Penderita Reumatoid Harus Prioritas Terima Vaksin Covid-19

  • Bagikan
Vaksin covid-19

Menit.co.id – Setiap orang dari semua kelompok umur sama-sama rentan terinfeksi covid-19. Tetapi orang-orang dengan kekebalan yang terganggu jauh lebih berisiko daripada yang lain.

Sistem internal yang lemah meningkatkan risiko penularan dan memperburuk gejala. Untuk alasan yang sama, orang-orang ini harus tetap ekstra aman dan mendapatkan suntikan vaksin sedini mungkin.

Meskipun banyak kondisi kesehatan mungkin memenuhi syarat untuk akses awal ke vaksinasi covid-19. Menurut para ahli ada satu masalah medis umum yang lebih penting untuk mendapatkan suntikan, yaitu rheumatoid.

Melansir Times of India, American College of Rheumatology (ACR) merilis pedoman, di mana mereka dengan jelas menyatakan, orang yang menderita penyakit autoimun dan inflamasi rematik (AIIRD) harus diprioritaskan untuk vaksinasi sebelum tersedia populasi umum.

Lembaga tersebut menyatakan bahwa orang dengan kondisi kesehatan ini mungkin mengalami komplikasi yang lebih parah daripada yang lain, jika mereka terinfeksi virus korona jenis baru.

Mengapa pasien reumatoid lebih berisiko?

Peneliti mendesak hal ini karena sebagian besar kondisi terkait reumatoid adalah penyakit inflamasi atau autoimun yang terkait dengan sistem kekebalan tubuh yang lemah. Ini termasuk kondisi seperti rheumatoid arthritis dan lupus.

Para ahli menyebut bahwa orang-orang ini dapat mengalami komplikasi parah dan peluang mereka untuk dirawat di rumah sakit, bahkan jauh lebih tinggi daripada yang lain.

Selain itu, pengobatan yang mereka minum secara teratur untuk mengelola kondisi mereka juga dapat menempatkan mereka pada risiko yang lebih tinggi, karena merupakan penekan autoimun. Imunosupresan dapat membantu mengatasi kondisi ini, tetapi juga dapat meningkatkan kerentanan terhadap penyakit menular.
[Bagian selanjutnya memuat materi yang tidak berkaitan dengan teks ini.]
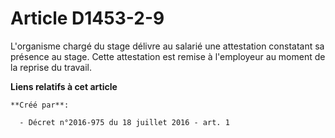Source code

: # Article D1453-2-9

L'organisme chargé du stage délivre au salarié une attestation constatant sa présence au stage. Cette attestation est remise
à l'employeur au moment de la reprise du travail.

**Liens relatifs à cet article**

	**Créé par**:

	  - Décret n°2016-975 du 18 juillet 2016 - art. 1
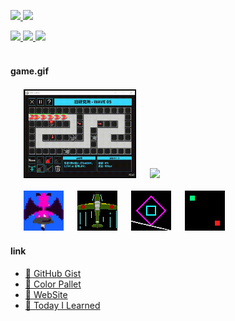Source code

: <p align="left"> 
  <a href="http://twitter.com/0x0553">
    <img height="20" src="https://img.shields.io/twitter/follow/0x0553?label=Twitter&logo=twitter&style=flat" />
  </a>
  <a href="https://github.com/TomSuzuki">
    <img height="20" src="https://img.shields.io/github/followers/TomSuzuki?label=GitHub&logo=github&style=flat" />
  </a>
</p>

<div align="left">
  <a href="https://github.com/anuraghazra/github-readme-stats">
    <img src="https://github-readme-stats.vercel.app/api?username=tomsuzuki&count_private=true&show_icons=true" />
  </a>
  <a href="https://github.com/anuraghazra/github-readme-stats">
    <img src="https://github-readme-stats.vercel.app/api/top-langs/?username=tomsuzuki&layout=compact">
  </a>
  <a href="https://github.com/anuraghazra/github-readme-stats">
    <img src="https://github-readme-stats.vercel.app/api/wakatime?username=TomSuzuki&layout=compact">
  </a>
</div>

<br>

<!-- <img src="https://github.com/TomSuzuki/tomsuzuki/blob/master/images/stat.svg" alt="Alternative Text"/> -->

#### game.gif

<div align="left" style="margin: 1.5em;">
  <img width="180px" style="width:180px; max-width:45%;" src="./img/10.gif" />
  <img src="./img/margin.gif" />
  <img width="180px" style="width:180px; max-width:45%;" src="./img/11.gif" />
  <br><br>
  <img width="64px" src="./img/01.gif" />
  <img src="./img/margin.gif" />
  <img width="64px" src="./img/02.gif" />
  <img src="./img/margin.gif" />
  <img width="64px" src="./img/03.gif" />
  <img src="./img/margin.gif" />
  <img width="64px" src="./img/04.gif" />
</div> 

#### link
- [💬 GitHub Gist](https://gist.github.com/TomSuzuki)
- [💙 Color Pallet](https://tomsuzuki.github.io/ColorPalette/)
- [🍣 WebSite](https://tomsuzuki.github.io/portfolio/)
- [📝 Today I Learned](https://tomsuzuki.github.io/til/)
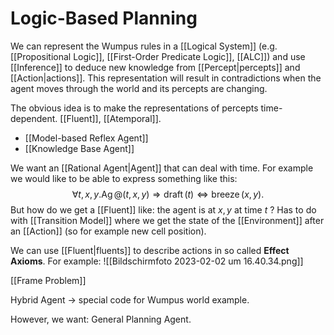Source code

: # Logic-Based Planning

We can represent the Wumpus rules in a [[Logical System]] (e.g. [[Propositional Logic]], [[First-Order Predicate Logic]], [[ALC]]) and use [[Inference]] to deduce new knowledge from [[Percept|percepts]] and [[Action|actions]]. This representation will result in contradictions when the agent moves through the world and its percepts are changing.

The obvious idea is to make the representations of percepts time-dependent.
[[Fluent]], [[Atemporal]].

- [[Model-based Reflex Agent]]
- [[Knowledge Base Agent]]

We want an [[Rational Agent|Agent]] that can deal with time. For example we would like to be able to express something like this:
$$\forall t, x, y . \operatorname{Ag} @(t, x, y) \Rightarrow \operatorname{draft}(t) \Leftrightarrow \operatorname{breeze}(x, y) .$$
But how do we get a [[Fluent]] like: the agent is at $x,y$ at time $t$ ? Has to do with [[Transition Model]] where we get the state of the [[Environment]] after an [[Action]] (so for example new cell position).

We can use [[Fluent|fluents]] to describe actions in so called **Effect Axioms**.
For example:
![[Bildschirm­foto 2023-02-02 um 16.40.34.png]]

[[Frame Problem]]

Hybrid Agent → special code for Wumpus world example.

However, we want: General Planning Agent.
Lalu, bagaimana cara vaksinasi yang tepat bagi penderita reumatoid?

Umumnya, dua suntikan vaksinasi virus corona diberikan kepada seseorang dengan interval seminggu atau 15 hari. Biasanya dibutuhkan waktu beberapa minggu bagi tubuh untuk membangun kekebalan dan memberikan perlindungan terhadap virus setelah mendapatkan suntikan.

Selama ini, dokter mungkin akan mengurangi pengobatan bagi mereka yang menderita penyakit reumatoid agar kekebalan tubuh dapat berkembang. Hal ini dapat membantu pasien dengan memaksimalkan respons imun mereka terhadap vaksin.
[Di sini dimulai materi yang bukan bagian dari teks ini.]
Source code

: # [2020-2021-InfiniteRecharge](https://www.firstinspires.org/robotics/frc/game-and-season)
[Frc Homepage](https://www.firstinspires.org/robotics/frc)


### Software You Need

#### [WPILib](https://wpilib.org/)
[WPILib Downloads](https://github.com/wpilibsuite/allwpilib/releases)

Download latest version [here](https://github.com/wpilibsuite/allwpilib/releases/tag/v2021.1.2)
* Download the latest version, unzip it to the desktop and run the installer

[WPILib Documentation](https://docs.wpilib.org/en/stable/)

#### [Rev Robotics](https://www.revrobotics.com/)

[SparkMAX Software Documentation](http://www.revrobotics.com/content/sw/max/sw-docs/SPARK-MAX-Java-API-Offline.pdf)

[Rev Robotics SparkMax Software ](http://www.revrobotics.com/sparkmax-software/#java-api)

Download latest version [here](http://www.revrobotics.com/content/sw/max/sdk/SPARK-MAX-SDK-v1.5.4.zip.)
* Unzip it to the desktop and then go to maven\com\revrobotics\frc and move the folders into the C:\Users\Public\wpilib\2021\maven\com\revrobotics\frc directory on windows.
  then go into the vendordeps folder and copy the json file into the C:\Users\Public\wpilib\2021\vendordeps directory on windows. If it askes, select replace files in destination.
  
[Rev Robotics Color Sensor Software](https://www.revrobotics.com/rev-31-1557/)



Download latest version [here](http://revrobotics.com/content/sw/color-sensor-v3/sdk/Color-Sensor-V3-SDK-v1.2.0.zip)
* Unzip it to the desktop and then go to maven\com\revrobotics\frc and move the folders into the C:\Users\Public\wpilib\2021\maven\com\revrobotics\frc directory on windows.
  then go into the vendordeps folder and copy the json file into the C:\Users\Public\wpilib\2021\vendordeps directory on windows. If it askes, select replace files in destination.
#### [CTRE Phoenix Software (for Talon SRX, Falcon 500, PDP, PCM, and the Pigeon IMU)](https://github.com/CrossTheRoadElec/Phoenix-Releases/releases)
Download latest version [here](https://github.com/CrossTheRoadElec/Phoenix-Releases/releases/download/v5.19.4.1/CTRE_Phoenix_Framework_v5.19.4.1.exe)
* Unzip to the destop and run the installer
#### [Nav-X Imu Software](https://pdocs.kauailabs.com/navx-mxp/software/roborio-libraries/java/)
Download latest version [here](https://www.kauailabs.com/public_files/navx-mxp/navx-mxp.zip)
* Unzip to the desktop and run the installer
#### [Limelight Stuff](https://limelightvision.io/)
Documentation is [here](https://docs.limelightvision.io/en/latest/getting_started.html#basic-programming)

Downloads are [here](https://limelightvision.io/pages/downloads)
Efek samping vaksin covid-19

Sampai saat ini belum ada bukti yang ditemukan bahwa suntikan dapat menyebabkan efek samping apa pun bagi orang memiliki kondisi rematik. Ada keraguan di antara orang-orang apakah vaksin covid-19 akan berhasil pada pasien rheumatoid atau tidak, karena mereka sudah menggunakan penekan autoimun.

Tetapi para ahli belum dapat mengonfirmasi apa pun terkait hal ini. Selain itu, mereka percaya bahwa sejumlah perlindungan jauh lebih baik daripada tidak sama sekali.